Together with the launch of the agricultural and sports programmes was a ribbon-cutting ceremony for a new science laboratory.
“What we are hoping is that this science lab will provide opportunities for both the agriculture students and the sports students and also
for teacher education programmes,” Thompson said.
In recognition of the prevailing economic hardships, the Roman Catholic Diocese has provided grants of $150,000 each for 10 students who have started the agriculture courses.
“It’s for basic equipment which the agricultural students will need,” explained O’Connor.
Specialists from within and outside the Catholic College are supervising the agricultural science courses. Experts from GC Foster will assist the sports and physical education programme, journalists were told.
While there is space on the nine-and-a-half acre property for eventual development of a sports facility, the Catholic College is contemplating use of the nearby Kirkvine sports complex for practical activities.
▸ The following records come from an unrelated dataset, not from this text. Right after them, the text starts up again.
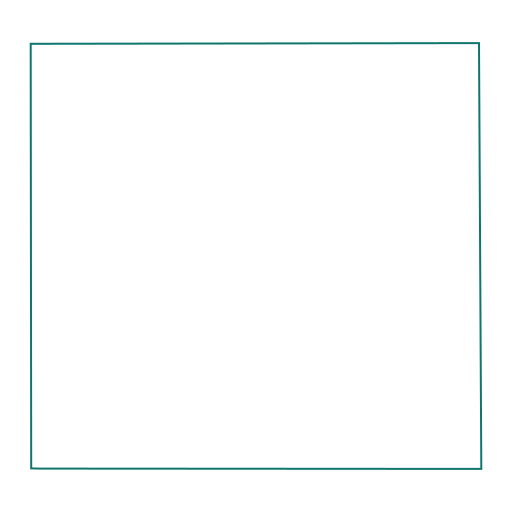 outline of Garfield, Nebraska, United States of America
{"feature_id": "52423323B80669702890188", "entity_name": "Garfield", "entity_type": "district", "adm_level": 2, "iso_a3": "USA", "parent_name": "United States of America", "parent_adm1": "Nebraska", "projection": "natural_earth1", "projection_center": [-98.989, 41.914], "detail": "fine", "context": "isolated", "style": "outline", "palette": "teal", "viewbox_px": 512, "rotation_deg": 0, "n_neighbors": 0, "source": "geoboundaries", "source_scale": "gbopen_adm2", "svg_char_len": 194}
<svg xmlns="http://www.w3.org/2000/svg" viewBox="0 0 512 512"><path d="M481.3,468.9L479.0,43.1L30.7,43.8L31.2,468.4L40.8,468.6L481.3,468.9Z" fill="none" stroke="#0f766e" stroke-width="2"/></svg>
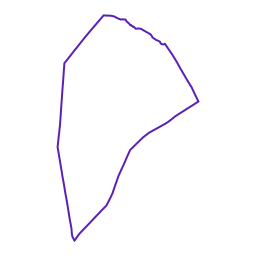 outline of Santa Inés de Zaragoza, Oaxaca, Mexico
{"feature_id": "50627088B20347327584307", "entity_name": "Santa Inés de Zaragoza", "entity_type": "district", "adm_level": 2, "iso_a3": "MEX", "parent_name": "Mexico", "parent_adm1": "Oaxaca", "projection": "equal_earth", "projection_center": [-97.141, 17.265], "detail": "fine", "context": "isolated", "style": "outline", "palette": "violet", "viewbox_px": 256, "rotation_deg": 0, "n_neighbors": 0, "source": "geoboundaries", "source_scale": "gbopen_adm2", "svg_char_len": 1585}
<svg xmlns="http://www.w3.org/2000/svg" viewBox="0 0 256 256"><path d="M57.6,147.1L57.7,147.7L59.8,160.1L61.4,169.8L61.8,172.0L62.4,176.2L62.8,178.1L63.9,184.3L64.5,187.9L65.3,192.9L66.5,199.4L67.7,206.3L69.0,214.7L70.0,220.7L70.8,224.8L71.5,228.8L71.8,233.4L72.4,236.6L74.0,239.7L74.3,240.3L74.4,240.5L74.5,240.6L79.2,234.0L80.3,232.8L83.3,229.6L87.3,225.5L89.8,222.9L92.0,220.5L92.9,219.6L94.5,217.9L95.2,217.1L99.3,212.9L100.9,211.1L103.9,208.1L106.6,205.3L107.6,203.3L108.3,202.0L108.3,201.9L109.9,198.7L110.7,197.1L111.6,195.2L112.7,192.9L112.9,192.1L115.9,183.3L118.1,177.1L118.3,176.4L121.5,169.3L124.0,163.9L127.3,156.3L130.1,150.0L135.2,145.0L143.0,137.4L149.2,132.6L159.8,126.8L167.3,122.5L171.5,119.4L175.1,116.4L179.6,113.5L187.9,108.2L198.0,101.8L198.4,101.5L195.1,94.7L191.6,87.3L187.2,80.2L179.9,67.6L176.8,62.0L172.6,55.1L164.9,43.8L164.6,43.9L163.8,44.3L163.2,44.4L162.5,44.3L161.9,44.2L161.4,44.0L160.6,43.2L159.9,41.7L159.2,41.3L155.7,39.7L152.6,37.5L151.7,35.9L150.5,34.3L143.8,30.5L141.0,28.8L138.6,28.5L135.7,28.7L135.1,28.2L134.0,27.0L133.1,26.9L132.6,26.1L131.4,25.8L131.0,25.0L130.0,24.9L128.9,23.2L128.5,23.1L128.0,22.6L127.2,22.1L126.5,21.3L126.2,20.6L125.7,20.1L125.6,19.7L125.2,19.5L122.9,19.4L121.5,19.4L120.5,19.5L119.7,19.1L118.9,18.8L117.4,18.2L114.1,16.4L111.3,15.8L109.2,15.6L107.1,15.6L103.6,15.4L96.9,23.2L89.9,31.4L85.2,37.0L81.5,41.6L78.4,45.6L76.9,47.5L74.1,50.9L68.1,58.6L64.4,63.2L64.3,64.2L63.2,80.0L62.6,87.6L61.6,101.7L60.5,117.7L60.1,123.5L60.0,125.0L59.5,129.6L58.4,139.4L57.6,147.1Z" fill="none" stroke="#5b21b6" stroke-width="2"/></svg>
“Kirkvine is under-utilised and it might be possible to partner (with them),” Member of Parliament for Central Manchester, Peter Bunting said at the recent launch.
Bunting and Mayor of Mandeville Brenda Ramsay said that the diversified expansion of the Catholic College fitted the vision of Manchester becoming a leader of Jamaica’s knowledge sector in the post bauxite/alumina era.
“This development takes us another step forward in rounding out the offerings in the context of education,” said Bunting.
At the Catholic College, that ’rounding out’ will include, according to Thompson, the sourcing of “healthy donations” for physical expansion of the Williamsfield campus, including an audio-visual room, a multi-purpose room and cafeteria.
For O’Connor, who said that she felt “accomplished” and was contemplating “putting together a history” of the institution, new goals, even in retirement, will include helping to raise funds for continued expansion.
“It’s like we are at another beginning,” she said.